An answer to this question on the Scientific Computing Stack Exchange.

Question

A typical way of dealing with I/O in MPI parallel programs is to either read all data to a single node and dispatch to the other nodes accordingly, or send all data to a single node and write from this node.

I currently use blocking communication.

Since the "master" process can only communicate with one node at a time, most nodes are stuck in the blocking communication step : they essentially "do nothing" while they wait for the master to send/receive. This is completely understandable.

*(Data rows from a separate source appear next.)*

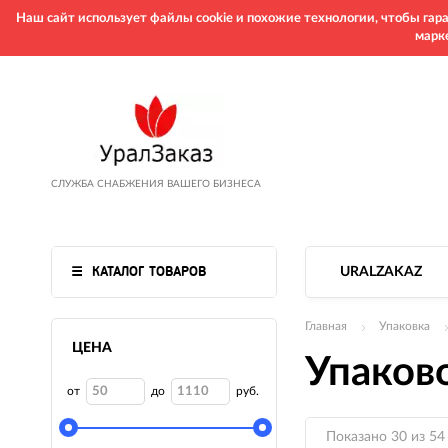
Наш сайт использует файлы cookie и похожие технологии, чтобы га
марк
СЛУЖБА СНАБЖЕНИЯ ВАШЕГО БИЗНЕСА
КАТАЛОГ ТОВАРОВ
URALZAKAZ
Главная
Упаковка
ЦЕНА
Упаков
от
до
руб.
Показано 30 из 54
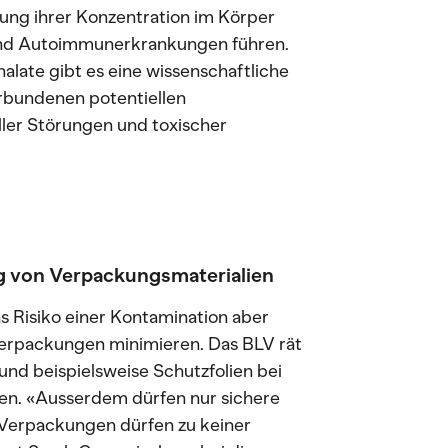
ng ihrer Konzentration im Körper
und Autoimmunerkrankungen führen.
late gibt es eine wissenschaftliche
rbundenen potentiellen
ller Störungen und toxischer
g von Verpackungsmaterialien
 Risiko einer Kontamination aber
erpackungen minimieren. Das BLV rät
nd beispielsweise Schutzfolien bei
en. «Ausserdem dürfen nur sichere
Verpackungen dürfen zu keiner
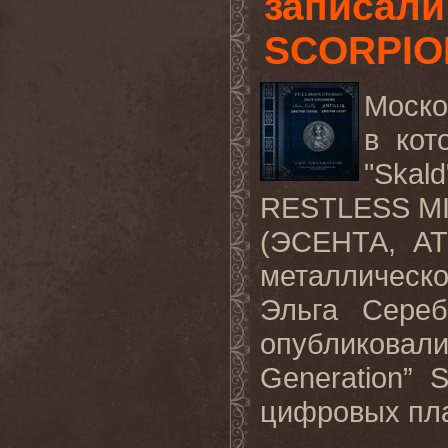
записали
SCORPIO
Моско
в кот
"Ska
RESTLESS MIN
(ЭСЕНТА, AT
металлическ
Эльга Сереб
опубликовал
Generation”
цифровых пл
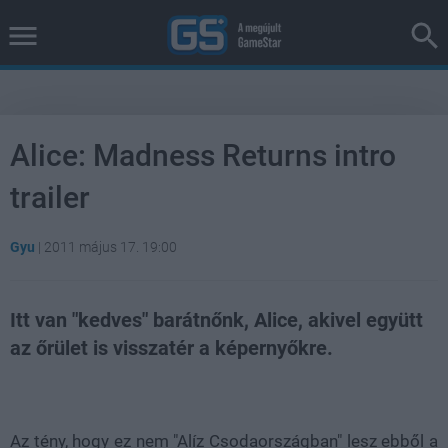
Alice: Madness Returns intro
trailer
Gyu
|
2011 május 17. 19:00
Itt van "kedves" barátnőnk, Alice, akivel együtt
az őrület is visszatér a képernyőkre.
Loaded
:
Unmute
44.15%
Az tény, hogy ez nem "Alíz Csodaországban" lesz ebből a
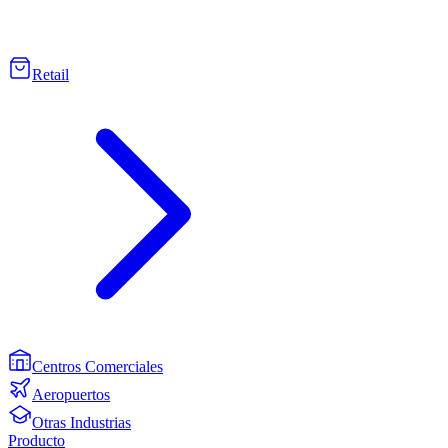
Retail
Centros Comerciales
Aeropuertos
Otras Industrias
Producto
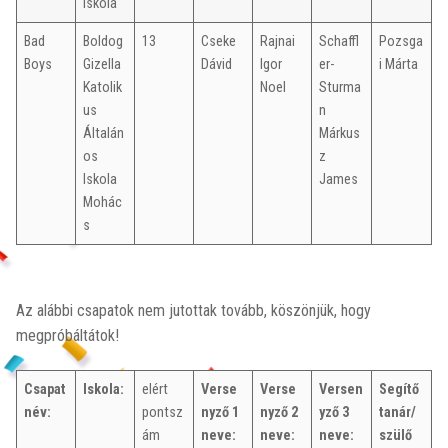
Iskola
Bad
Boldog
13
Cseke
Rajnai
Schaffl
Pozsga
Boys
Gizella
Dávid
Igor
er-
i Márta
Katolik
Noel
Sturma
us
n
Általán
Márkus
os
z
Iskola
James
Mohác
s
Az alábbi csapatok nem jutottak tovább, köszönjük, hogy
megpróbáltátok!
Csapat
Iskola:
elért
Verse
Verse
Versen
Segítő
név:
pontsz
nyző 1
nyző 2
yző 3
tanár/
ám
neve:
neve:
neve:
szülő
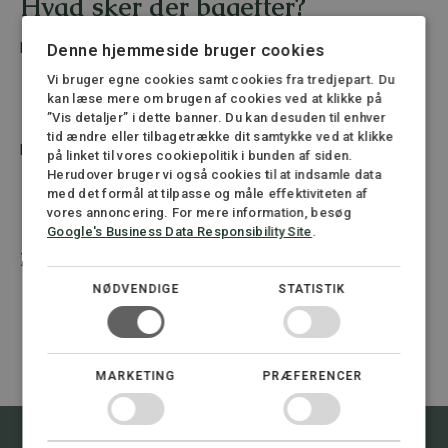
Hvad sker der bagefter?
Når skaden er anmeldt:
Denne hjemmeside bruger cookies
AES vurderer, om skaden kan anerkendes
Vi bruger egne cookies samt cookies fra tredjepart. Du
Hvis skaden anerkendes, vurderes méngrad og evt.
kan læse mere om brugen af cookies ved at klikke på
erhvervsevnetab
”Vis detaljer” i dette banner. Du kan desuden til enhver
tid ændre eller tilbagetrække dit samtykke ved at klikke
Hele processen kan tage flere måneder eller længere.
på linket til vores cookiepolitik i bunden af siden.
Herudover bruger vi også cookies til at indsamle data
med det formål at tilpasse og måle effektiviteten af
vores annoncering. For mere information, besøg
Hvorfor skal du have en
advokat
Google's Business Data Responsibility Site
.
med fra start?
NØDVENDIGE
STATISTIK
Vi sikrer, at anmeldelsen er komplet og korrekt
Vi følger op og holder øje med frister og svar
Vi forhindrer, at sagen falder på tekniske fejl
Vi hjælper med dokumentation og dialog med AES
MARKETING
PRÆFERENCER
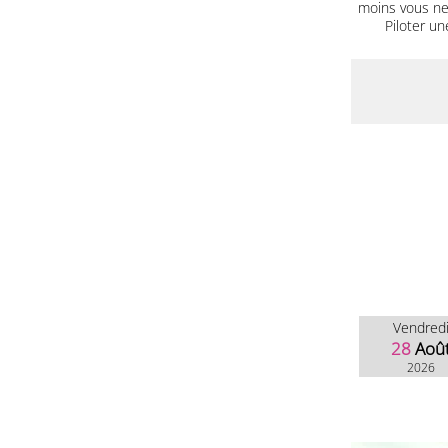
moins vous ne 
Piloter un
Vendred
28
Aoû
2026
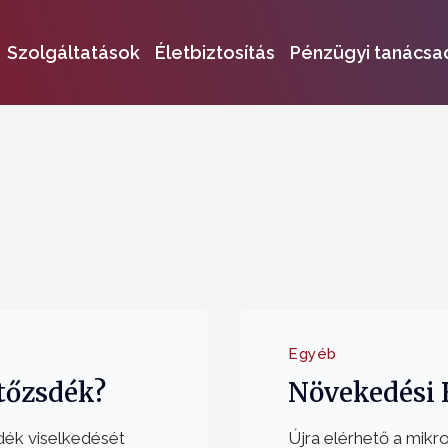
Szolgáltatások
Életbiztosítás
Pénzügyi tanácsa
Egyéb
tőzsdék?
Növekedési 
dék viselkedését
Újra elérhető a mikr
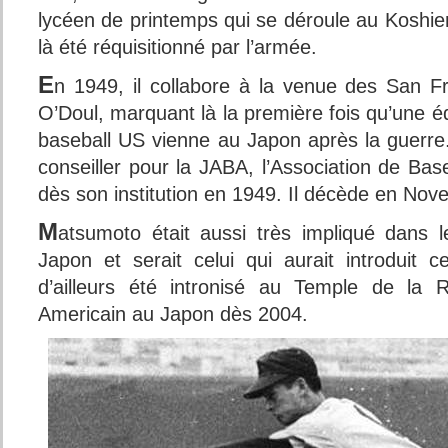
lycéen de printemps qui se déroule au Koshie
là été réquisitionné par l’armée.
E
n 1949, il collabore à la venue des San F
O’Doul, marquant là la première fois qu’une é
baseball US vienne au Japon après la guerr
conseiller pour la JABA, l’Association de Ba
dès son institution en 1949. Il décède en No
M
atsumoto était aussi très impliqué dans l
Japon et serait celui qui aurait introduit 
d’ailleurs été intronisé au Temple de la
Americain au Japon dès 2004.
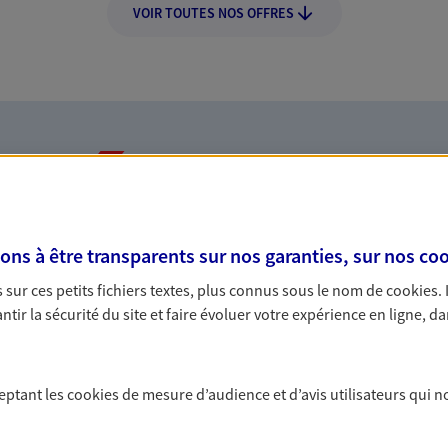
VOIR TOUTES NOS OFFRES
Nos expertises
s à être transparents sur nos garanties, sur nos
coo
rojets de vie
Protéger vos 
sur ces petits fichiers textes, plus connus sous le nom de
cookies
.
tir la sécurité du site et faire évoluer votre expérience en ligne, da
n, départ à la retraite… Autant
Offrez à vos salariés
sitent des solutions
aux conseils de nos 
cevez un conseil d'expert
collective santé, de 
ceptant les
cookies
de mesure d’audience et d’avis utilisateurs qui n
protégez et accompag
ntreprises
Protéger votr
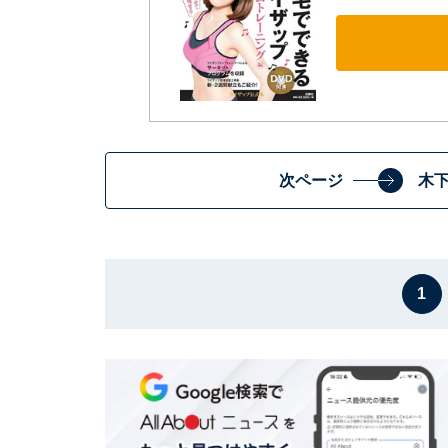
次ページ
木
1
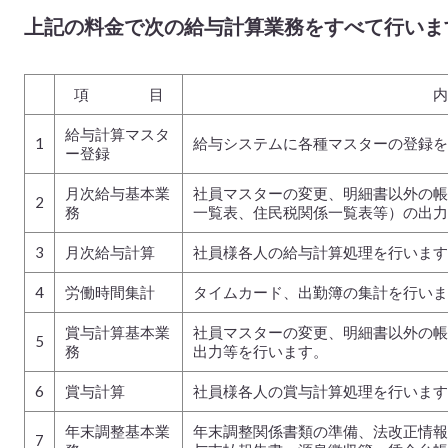
上記の料金で次の給与計算業務をすべて行いま
項 目
給与計算マスタ
1
給与システムに各種マスターの登録を
ー登録
月次給与基本業
社員マスターの変更、明細書以外の帳
2
務
一覧表、住民税関係一覧表等）の出力
3
月次給与計算
社員様各人の給与計算処理を行います
4
労働時間集計
タイムカード、出勤簿の集計を行いま
賞与計算基本業
社員マスターの変更、明細書以外の帳
5
務
出力等を行います。
6
賞与計算
社員様各人の賞与計算処理を行います
年末調整基本業
年末調整関係書類の準備、法改正情報
7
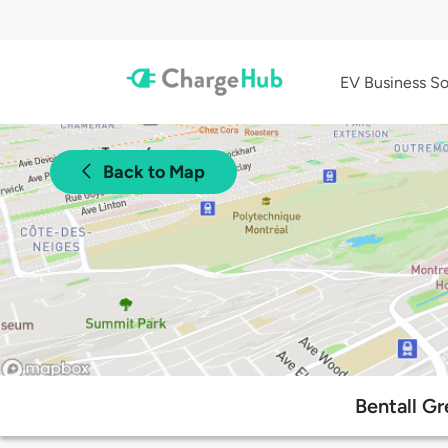
EV Business So
Back to Map
Bentall G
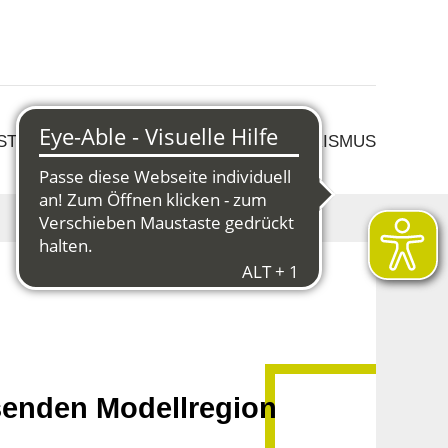
 STRUKTURWANDEL
KULTUR & TOURISMUS
isenden Modellregion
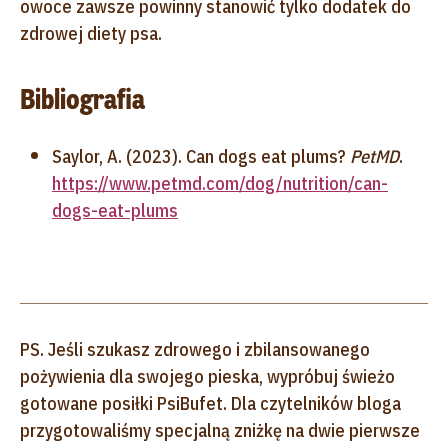
owoce zawsze powinny stanowić tylko dodatek do
zdrowej diety psa.
Bibliografia
Saylor, A. (2023). Can dogs eat plums?
PetMD
.
https://www.petmd.com/dog/nutrition/can-
dogs-eat-plums
PS. Jeśli szukasz zdrowego i zbilansowanego
pożywienia dla swojego pieska, wypróbuj świeżo
gotowane posiłki PsiBufet. Dla czytelników bloga
przygotowaliśmy specjalną zniżkę na dwie pierwsze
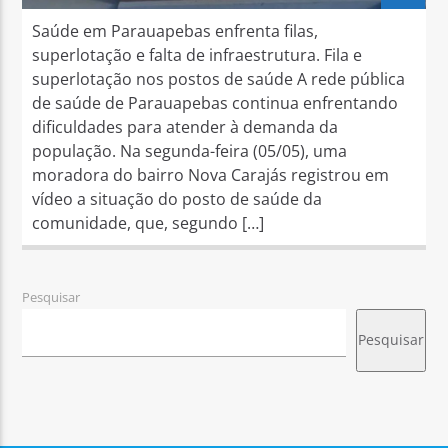
Saúde em Parauapebas enfrenta filas,
superlotação e falta de infraestrutura. Fila e
superlotação nos postos de saúde A rede pública
de saúde de Parauapebas continua enfrentando
dificuldades para atender à demanda da
população. Na segunda-feira (05/05), uma
moradora do bairro Nova Carajás registrou em
vídeo a situação do posto de saúde da
comunidade, que, segundo […]
Pesquisar
Pesquisar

However, when I have a look at CPU usage using "top", all copies of the program have a full 99 - 100% CPU usage. This means that (contrary to my initial guess) waiting for the other side of the communication is not an "idle task" taking up a fairly low amount of CPU, but rather a "busy" one.

How can I reduce the CPU usage for these "waiting" nodes ? Is non-blocking communication relevant here ?

Thanks for any answer,

Answer

It depends on the communication settings you use for MPI. In blocking communication, MPI has three wait modes.

Aggressive busy wait. This is a kind of default mode. Open MPI, at least, uses this when it thinks it is exactly- or under-subscribed (number of processes<=number of processesors). In this mode processes will never voluntarily give up the processor to other processes. OpenMPI spins in tight loops attempting to make message passing progress as fast as possible. Other processes to not get any CPU cycles and never progress. Force this mode with: mpirun -np N --mca mpi_yield_when_idle 0 ./a.out
Degraded busy wait. Useful if you are oversubscribed (number of processes>number of processors), processes frequently yield the processor, thereby allowing multiple processes to progress. Slightly slower than aggressive mode if you are not oversubscribed. Force this mode with: mpirun -np N --mca mpi_yield_when_idle 1 ./a.out
Polling. This one you have to set up yourself by, e.g., calling MPI_Iprobe() in a loop with a sleep call.